Antes mesmo de a bola rolar, a Final da Kings World Cup Nations 2026 já havia cumprido um de seus principais objetivos. O Allianz Parque, em São Paulo, se transformou em um grande palco de cultura urbana com um Music Show comandado por MC PH, MC Marks e DJ Japa NK, definindo o tom da noite desde os primeiros momentos.
Sob chuva e diante de um público numeroso, o evento foi pensado para ser vivido e compartilhado, indo além do resultado esportivo. As apresentações musicais não funcionaram como um complemento, mas como parte central da experiência proposta pela Kings, que une futebol, identidade de rua e espetáculo global.
A música ocupou o centro da arena e criou uma atmosfera de celebração coletiva. O funk brasileiro tomou conta do estádio, conectando o público à proposta estética do torneio e elevando a final a um patamar cultural antes mesmo do apito inicial.
Um dos momentos mais aguardados foi a apresentação de MC Marks, que levou ao palco “Lá Vem Golaço”, hino oficial da competição.
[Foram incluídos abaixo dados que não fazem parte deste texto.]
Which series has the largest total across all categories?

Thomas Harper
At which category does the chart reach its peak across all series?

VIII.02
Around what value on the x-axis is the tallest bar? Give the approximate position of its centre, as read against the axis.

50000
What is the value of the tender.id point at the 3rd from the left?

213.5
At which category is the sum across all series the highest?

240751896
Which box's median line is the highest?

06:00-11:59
A canção, que acompanhou todo o torneio, ganhou outra dimensão ao vivo, com o estádio completamente integrado ao momento. Ao lado de MC PH e com as bases de DJ Japa NK, o Music Show funcionou como um manifesto cultural, reforçando o Brasil como referência estética e sonora dentro do universo Kings.
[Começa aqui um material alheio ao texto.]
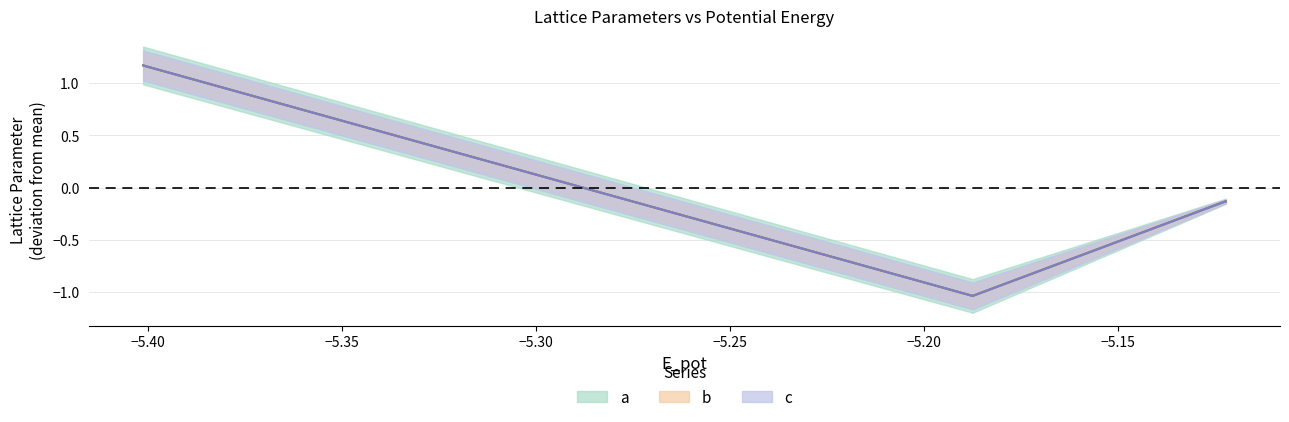

How many lines are shown in the chart?

3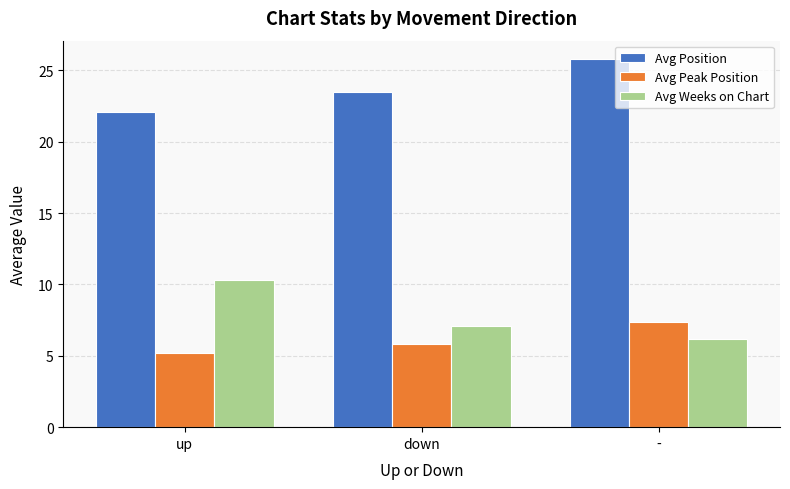

List the series in order of their peak value, highest first.

Avg Position, Avg Weeks on Chart, Avg Peak Position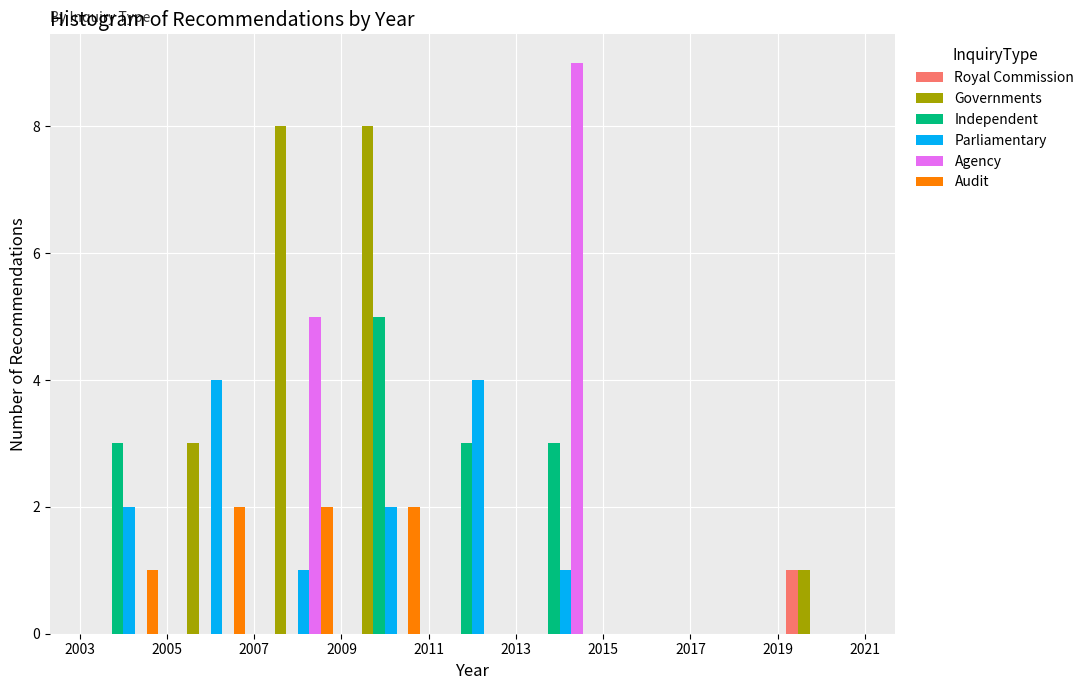

What is the height of the Governments bar covering 2009 to 2011 on the x-axis? The values are not printed on the chart, so give them approximately, as read against the axis.

8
Com o público já conectado pela música, a noite seguiu para o seu segundo ato. Dentro de quadra, a final manteve a intensidade criada fora dela. Empurrado pela torcida, o Brasil venceu o Chile por 6 a 2 e conquistou o título da competição, garantindo o bicampeonato mundial.
Leleti Garcia e Lipão Pinheiro marcaram duas vezes, enquanto Matheus Dedo e Kelvin Oliveira completaram o placar brasileiro. Pelo lado chileno, Nacho Herrera e Mathías Vidangossy balançaram as redes. O gol de Kelvin no Matchball selou o resultado e abriu espaço para a comemoração definitiva no Allianz Parque.
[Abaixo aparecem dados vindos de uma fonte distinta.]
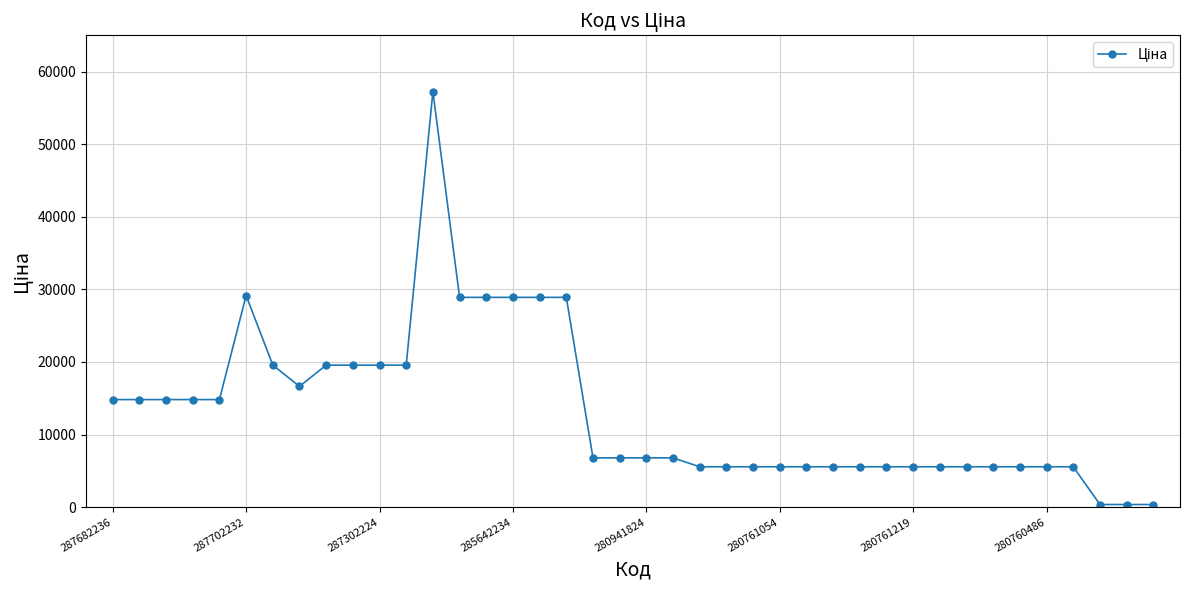

What is the maximum value shown in the chart?

57258.0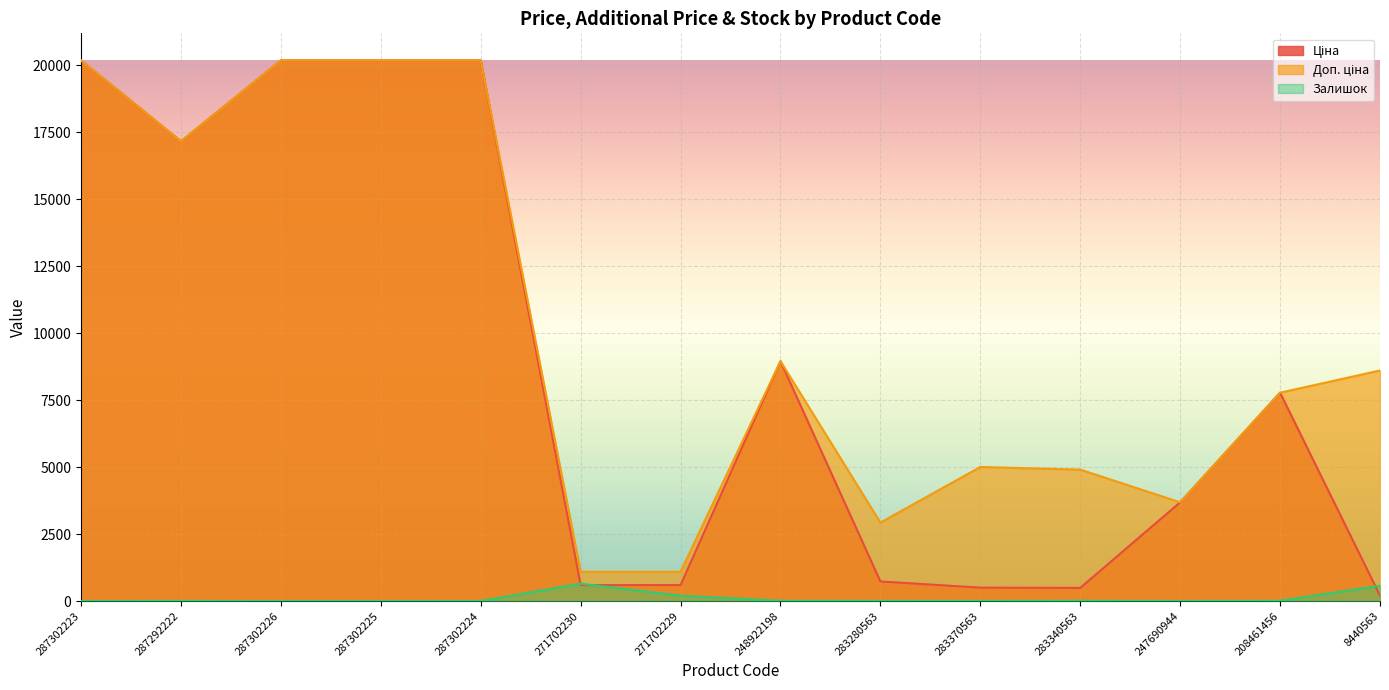

Where is Залишок nearest to the value 324?

271702229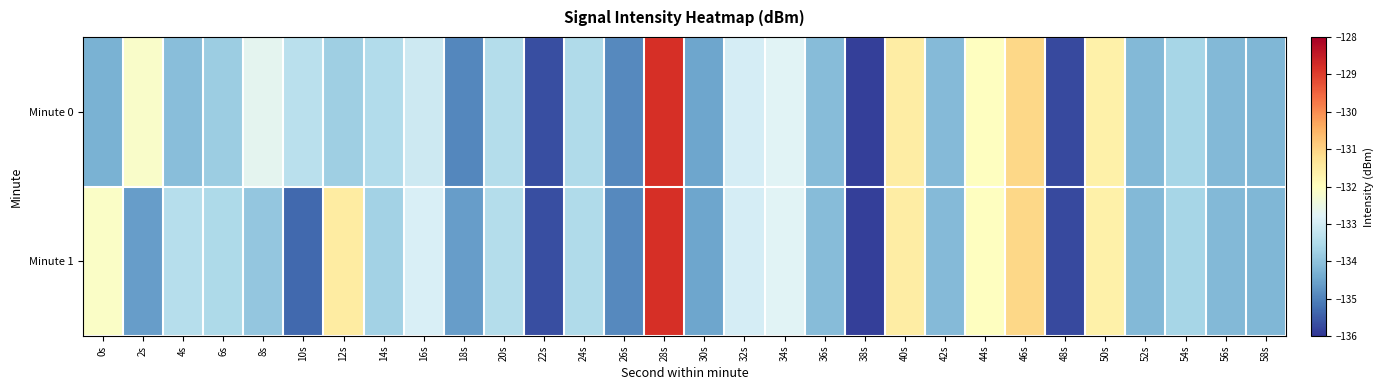

List the series in order of their peak value, highest first.

Minute 0, Minute 1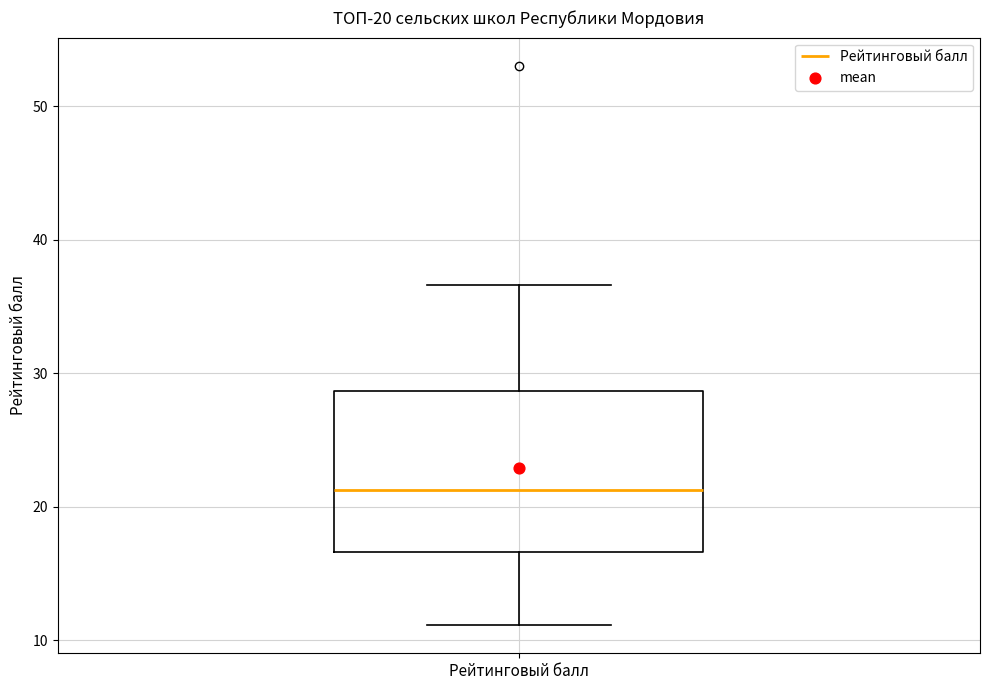

Read this box plot against the y-axis: the position of the median line, the range covered by the box, and the ends of both whiskers. The values are not printed on the chart, so give them approximately, as read against the axis.

median 21, box 17 to 29, whiskers 11 to 37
O jogo refletiu a evolução da seleção brasileira ao longo do torneio. Após um início irregular, o time embalou uma sequência dominante até a final, onde soube administrar momentos de pressão e transformar a decisão em festa.
Ainda assim, o resultado esportivo foi apenas parte da narrativa. O grande destaque da noite foi a forma como a Kings World Cup Nations 2026 construiu um evento que colocou música, futebol e cultura pop no mesmo nível de importância, dialogando diretamente com um público jovem e digital.
Ao fim da final, ficou claro que o torneio segue crescendo porque entende o futebol como ponto de partida, e não como limite. Em São Paulo, a música abriu caminhos, o jogo confirmou expectativas e o Allianz Parque se consolidou como símbolo de uma nova forma de viver grandes eventos esportivos e culturais.